Effective networking is a powerful tool that can help advance your personal and professional life. It’s all about knowing the right individuals who can help you get to places that you might not otherwise reach.
Here are 11 essential networking tips for pharmacy students and pharmacists:
1. Write an Elevator Pitch
Prepare a short, powerful description of your work history and skills, what you’re looking for, and how you can benefit the company or organization. Your elevator pitch should be no longer than 30 seconds and no more than 90 words. With it, you’ll not only come across as focused and organized, but also be able to network more effectively with potential employers.
2. Create Alternative Business Cards
Most students don’t have business cards, so create your own with your name, contact information, and e-mail address. You can create free business cards with Microsoft Word, or if your school offers the service, you can print them for a small fee.
It’s a good habit to carry business cards with you at all times. Each individual you meet could be a future contact.
3. Get Involved
One of the best ways to meet new contacts is to join organizations and get involved in a leadership role, whether it’s at a local, state, or national level. Getting involved gives you the chance to build relationships and work on your leadership skills. These leadership roles will also give you opportunities to refine your communication and public speaking skills.
4. Wear Nametags on Your Right Side
At networking events, always remember to wear your nametag on the right side of your body, so when you shake hands with others, your nametag is in their line of sight. Your left hand is also free to grab your business cards.
5. Be Genuine
First impressions really matter, so make a good one by being sincere and focusing on each conversation by asking questions and not interrupting. Remember to smile often and maintain good eye contact.
Others can tell when you aren’t interested, so make sure to give them your full attention. If you have to leave the conversation, politely excuse yourself.

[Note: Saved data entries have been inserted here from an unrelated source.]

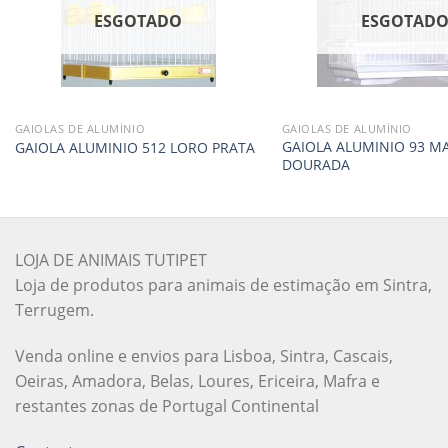
ESGOTADO
ESGOTAD
GAIOLAS DE ALUMÍNIO
GAIOLAS DE ALUMÍNIO
GAIOLA ALUMINIO 93 M
GAIOLA ALUMINIO 512 LORO PRATA
DOURADA
LOJA DE ANIMAIS TUTIPET
Loja de produtos para animais de estimação em Sintra,
Terrugem.
Venda online e envios para Lisboa, Sintra, Cascais,
Oeiras, Amadora, Belas, Loures, Ericeira, Mafra e
restantes zonas de Portugal Continental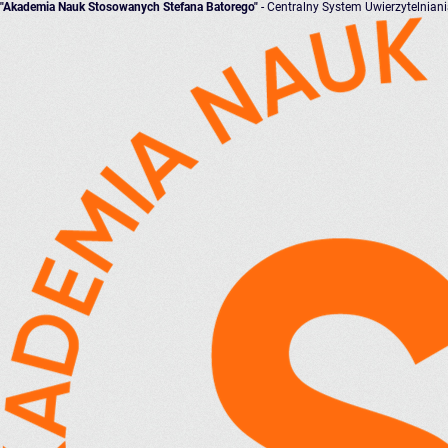
"Akademia Nauk Stosowanych Stefana Batorego"
- Centralny System Uwierzytelnian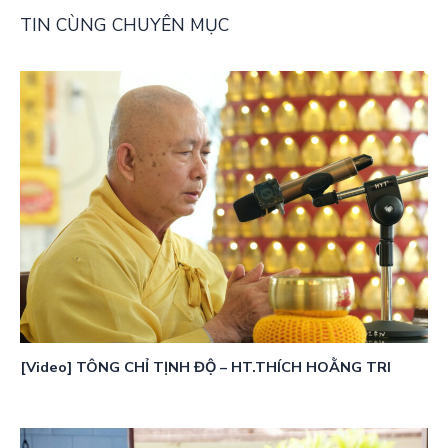
TIN CÙNG CHUYÊN MỤC
[Video] TÔNG CHỈ TỊNH ĐỘ – HT.THÍCH HOẰNG TRI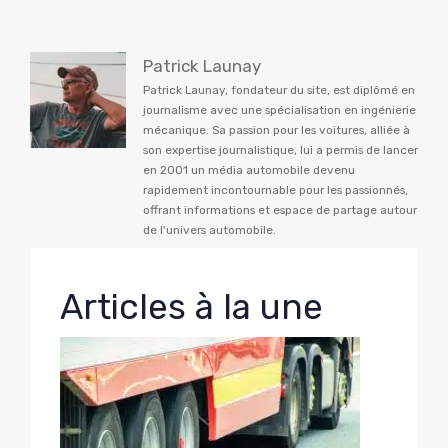
Patrick Launay
Patrick Launay, fondateur du site, est diplômé en
journalisme avec une spécialisation en ingénierie
mécanique. Sa passion pour les voitures, alliée à
son expertise journalistique, lui a permis de lancer
en 2001 un média automobile devenu
rapidement incontournable pour les passionnés,
offrant informations et espace de partage autour
de l'univers automobile.
Articles à la une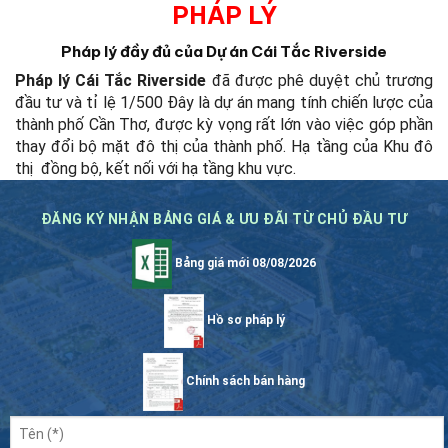
PHÁP LÝ
Pháp lý đầy đủ của Dự án Cái Tắc Riverside
Pháp lý Cái Tắc Riverside
đã được phê duyệt chủ trương
đầu tư và tỉ lệ 1/500
Đây là dự án mang tính chiến lược của
thành phố Cần Thơ, được kỳ vọng rất lớn vào việc góp phần
thay đổi bộ mặt đô thị của thành phố.
Hạ tầng của Khu đô
thị đồng bộ, kết nối với hạ tầng khu vực.
ĐĂNG KÝ NHẬN BẢNG GIÁ & ƯU ĐÃI TỪ CHỦ ĐẦU TƯ
Bảng giá mới 08/08/2026
Hồ sơ pháp lý
Chính sách bán hàng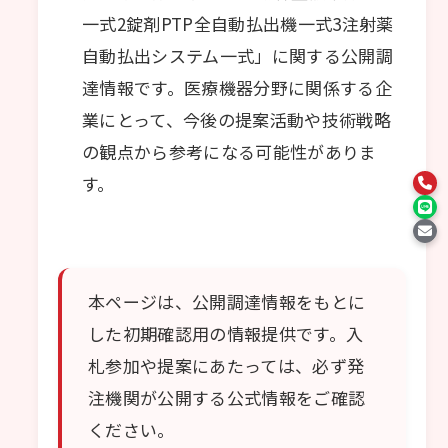
一式2錠剤PTP全自動払出機一式3注射薬
自動払出システム一式」に関する公開調
達情報です。医療機器分野に関係する企
業にとって、今後の提案活動や技術戦略
の観点から参考になる可能性がありま
す。
本ページは、公開調達情報をもとに
した初期確認用の情報提供です。入
札参加や提案にあたっては、必ず発
注機関が公開する公式情報をご確認
ください。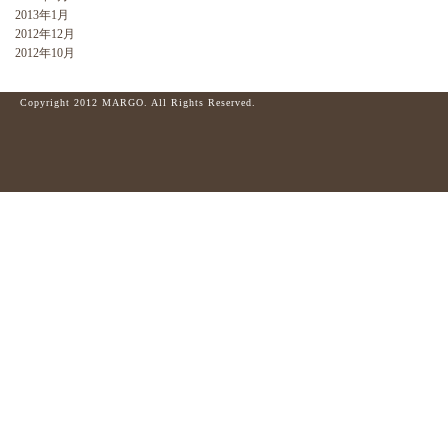
2013年1月
2012年12月
2012年10月
Copyright 2012 MARGO. All Rights Reserved.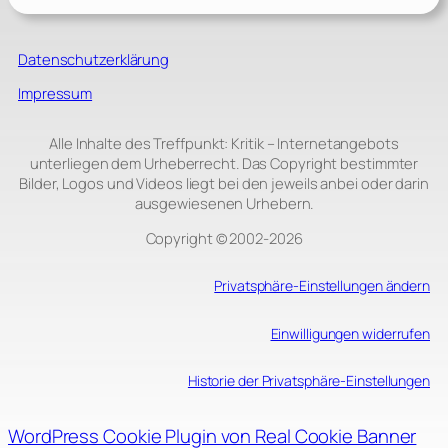
Datenschutzerklärung
Impressum
Alle Inhalte des Treffpunkt: Kritik – Internetangebots
unterliegen dem Urheberrecht. Das Copyright bestimmter
Bilder, Logos und Videos liegt bei den jeweils anbei oder darin
ausgewiesenen Urhebern.
Copyright © 2002‑2026
Privatsphäre-Einstellungen ändern
Einwilligungen widerrufen
Historie der Privatsphäre-Einstellungen
WordPress Cookie Plugin von Real Cookie Banner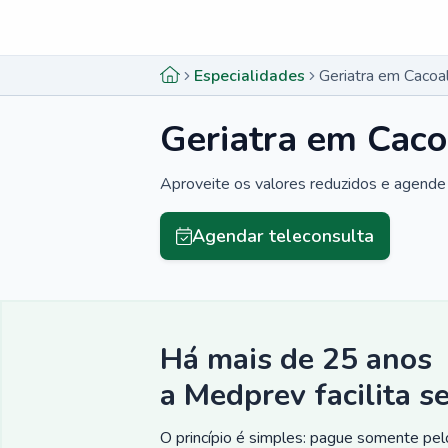
Menu lateral
Menu lateral
Especialidades
Geriatra em Cacoa
Geriatra em Caco
Aproveite os valores reduzidos e agende 
Agendar teleconsulta
Há mais de 25 anos
a Medprev facilita s
O princípio é simples: pague somente pelo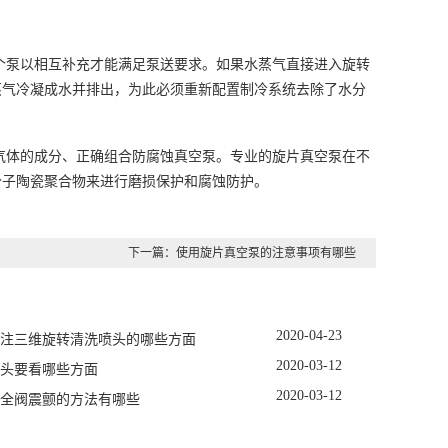
个泵以相互补充才能满足泵送要求。如果水蒸气直接进入旋转
蒸气冷凝成水并排出，为此必须重新配置制冷系统去除了水分
气体的成分、正确组合防腐蚀真空泵。专业的旋片真空泵在不
分子陶瓷聚合物来进行磨损保护和腐蚀防护。
下一篇：
使用旋片真空泵的注意事项有哪些
2020
-
04
-
23
注三维旋转清洗喷头的哪些方面
2020
-
03
-
12
头要看哪些方面
2020
-
03
-
12
全阀震颤的方法有哪些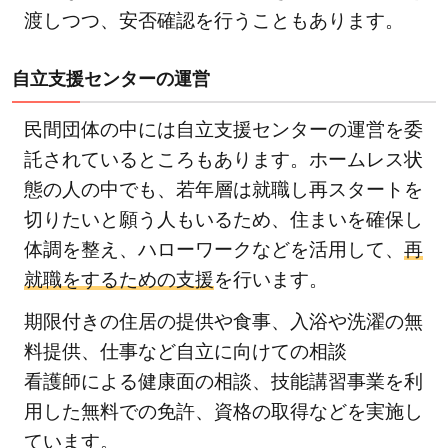
渡しつつ、安否確認を行うこともあります。
自立支援センターの運営
民間団体の中には自立支援センターの運営を委
託されているところもあります。ホームレス状
態の人の中でも、若年層は就職し再スタートを
切りたいと願う人もいるため、住まいを確保し
体調を整え、ハローワークなどを活用して、
再
就職をするための支援
を行います。
期限付きの住居の提供や食事、入浴や洗濯の無
料提供、仕事など自立に向けての相談
看護師による健康面の相談、技能講習事業を利
用した無料での免許、資格の取得などを実施し
ています。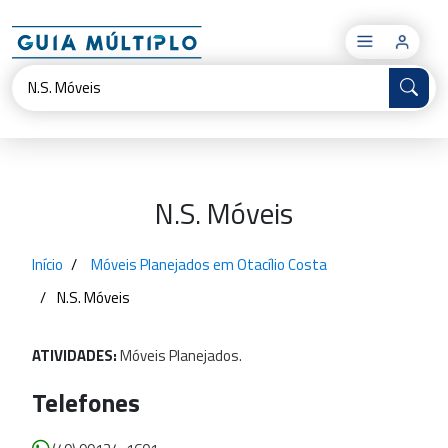
×
N.S. Móveis
Início
Móveis Planejados em Otacílio Costa
N.S. Móveis
ATIVIDADES:
Móveis
Planejados.
Telefones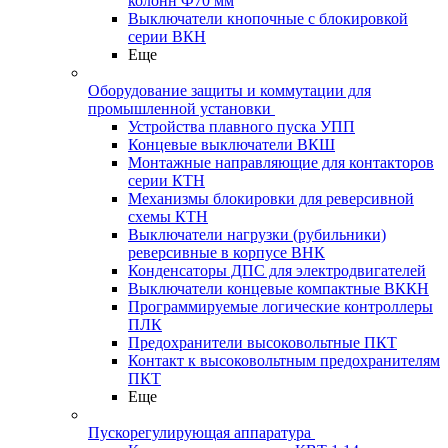
колонн Ф70 мм
Выключатели кнопочные с блокировкой
серии ВКН
Еще
Оборудование защиты и коммутации для
промышленной установки
Устройства плавного пуска УПП
Концевые выключатели ВКШ
Монтажные направляющие для контакторов
серии КТН
Механизмы блокировки для реверсивной
схемы КТН
Выключатели нагрузки (рубильники)
реверсивные в корпусе ВНК
Конденсаторы ДПС для электродвигателей
Выключатели концевые компактные ВККН
Программируемые логические контроллеры
ПЛК
Предохранители высоковольтные ПКТ
Контакт к высоковольтным предохранителям
ПКТ
Еще
Пускорегулирующая аппаратура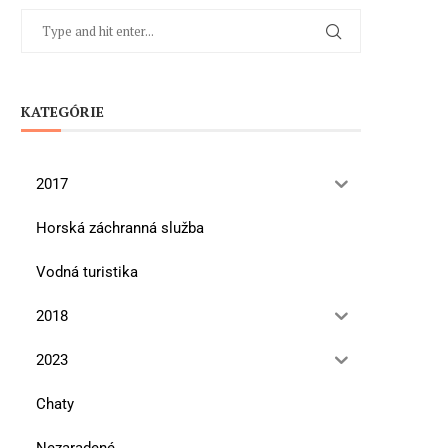
KATEGÓRIE
2017
Horská záchranná služba
Vodná turistika
2018
2023
Chaty
Nezaradené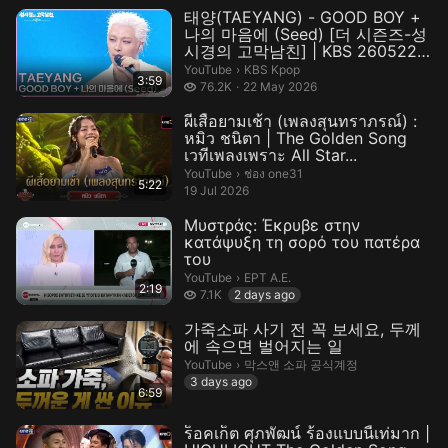
태양(TAEYANG) - GOOD BOY +
나의 마음에 (Seed) [더 시즌즈-성
시경의 고막남친] | KBS 260522
방송
KBS Kpop.
YouTube
›
KBS Kpop
3:59
76.2 thousand views
76.2K
22 May 2026
ผีเสื้อยามเช้า (เพลงสุนทราภรณ์) :
หมิว ชนิตา | The Golden Song
เวทีเพลงเพราะ All Star...
ช่อง one31.
YouTube
›
ช่อง one31
5:22
19 Jul 2026
Μυστράς: Έκρυβε στην
κατάψυξη τη σορό του πατέρα
του
ΕΡΤ Α.Ε..
YouTube
›
ΕΡΤ Α.Ε.
2:19
7.1 thousand views
7.1K
2 days ago
가죽소파 사기 전 꼭 보세요, 두께
에 속으면 벌어지는 일
막스앤 소파 공식계정.
YouTube
›
막스앤 소파 공식계정
3 days ago
6:59
ร็อคเก็ต ศุภพัฒน์ ร้องแบบนี้เท่มาก |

6. Address Contacts by Their Proper Titles
For example, an RPh should be referred to as Mr. or Ms., whereas a PharmD should be referred to as Dr. Addressing others by their correct title is a sign of respect.
7. Let Contacts Talk About Themselves
We all love to talk about ourselves, but your listening skills are more valuable. Try not to interrupt others when they’re talking because you might come across as disinterested or rude. Allowing others to feel comfortable speaking with you will help build relationships.
8. Don’t Ask for Jobs
When you meet someone for the first time at a networking event, don’t just ask for a job because it can come off as rude and awkward. You need to build relationships first, which you can do by immediately following up after your first introduction via e-mail. When the time is right, go ahead and ask for career help.
9. Take Notes on Business Cards
Whenever you meet new contacts at networking events, you should always jot down notes on their business cards. Write information such as the date, location of event, name of event, and business information.
Keeping notes will help you sort out each individual you met. When you’re ready to follow up, you’ll remember important details about your initial connection.
10. Follow Up
Add a personalized touch to your networking by purchasing professional thank you cards and envelopes with your name and address. Whenever you meet new contacts, send them a handwritten note mentioning how you enjoyed meeting them and thanking them for their time. A personalized and thoughtful e-mail also works and might be more applicable in some situations.
11. Keep in Touch
After you meet contacts, keep in touch with them. It’s a challenge to stay in contact with everyone, so be selective and choose those who you connect with and enjoy having in your network.
Other ways to keep in touch are sending e-mails with relevant information, mailing personal notes or articles, and giving leads or referrals. Over time, you’ll build mutually beneficial relationships with your network.